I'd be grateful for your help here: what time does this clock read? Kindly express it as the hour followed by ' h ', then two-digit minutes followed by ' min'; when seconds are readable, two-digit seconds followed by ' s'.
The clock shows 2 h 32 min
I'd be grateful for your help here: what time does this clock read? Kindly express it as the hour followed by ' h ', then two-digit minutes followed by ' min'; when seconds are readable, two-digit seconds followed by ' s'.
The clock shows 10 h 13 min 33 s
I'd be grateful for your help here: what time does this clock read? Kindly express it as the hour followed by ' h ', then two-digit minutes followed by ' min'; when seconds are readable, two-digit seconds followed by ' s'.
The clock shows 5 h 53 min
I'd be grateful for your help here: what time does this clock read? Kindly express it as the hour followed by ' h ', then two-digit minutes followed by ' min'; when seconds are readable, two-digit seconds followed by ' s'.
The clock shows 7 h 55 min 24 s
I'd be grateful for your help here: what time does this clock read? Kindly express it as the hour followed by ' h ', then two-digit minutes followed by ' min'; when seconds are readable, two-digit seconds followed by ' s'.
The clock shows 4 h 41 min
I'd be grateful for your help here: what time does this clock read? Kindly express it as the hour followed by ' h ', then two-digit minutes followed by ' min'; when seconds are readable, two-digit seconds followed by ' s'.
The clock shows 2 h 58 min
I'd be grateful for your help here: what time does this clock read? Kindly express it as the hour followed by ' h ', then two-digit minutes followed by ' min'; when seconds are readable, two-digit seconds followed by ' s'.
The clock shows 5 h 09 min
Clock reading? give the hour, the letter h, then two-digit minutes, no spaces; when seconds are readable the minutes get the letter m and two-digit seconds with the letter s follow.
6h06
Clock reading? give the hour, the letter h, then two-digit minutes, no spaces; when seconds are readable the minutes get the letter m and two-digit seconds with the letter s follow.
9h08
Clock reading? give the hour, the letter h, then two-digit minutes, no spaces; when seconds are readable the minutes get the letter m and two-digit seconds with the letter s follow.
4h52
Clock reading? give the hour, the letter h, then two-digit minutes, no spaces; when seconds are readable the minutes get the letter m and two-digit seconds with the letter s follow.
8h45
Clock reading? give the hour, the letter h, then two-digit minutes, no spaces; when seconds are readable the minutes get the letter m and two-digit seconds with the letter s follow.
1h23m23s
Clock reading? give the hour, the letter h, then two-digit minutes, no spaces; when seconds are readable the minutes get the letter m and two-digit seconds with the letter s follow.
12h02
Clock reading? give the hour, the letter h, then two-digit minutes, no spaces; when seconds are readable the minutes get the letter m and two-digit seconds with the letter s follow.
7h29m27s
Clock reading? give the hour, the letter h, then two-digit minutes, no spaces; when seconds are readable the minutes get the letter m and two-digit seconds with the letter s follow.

::::

Task objective: Please pull out each line of the records above that contains the string "shows", and copy those lines.

Task response:
The clock shows 2 h 32 min
The clock shows 10 h 13 min 33 s
The clock shows 5 h 53 min
The clock shows 7 h 55 min 24 s
The clock shows 4 h 41 min
The clock shows 2 h 58 min
The clock shows 5 h 09 min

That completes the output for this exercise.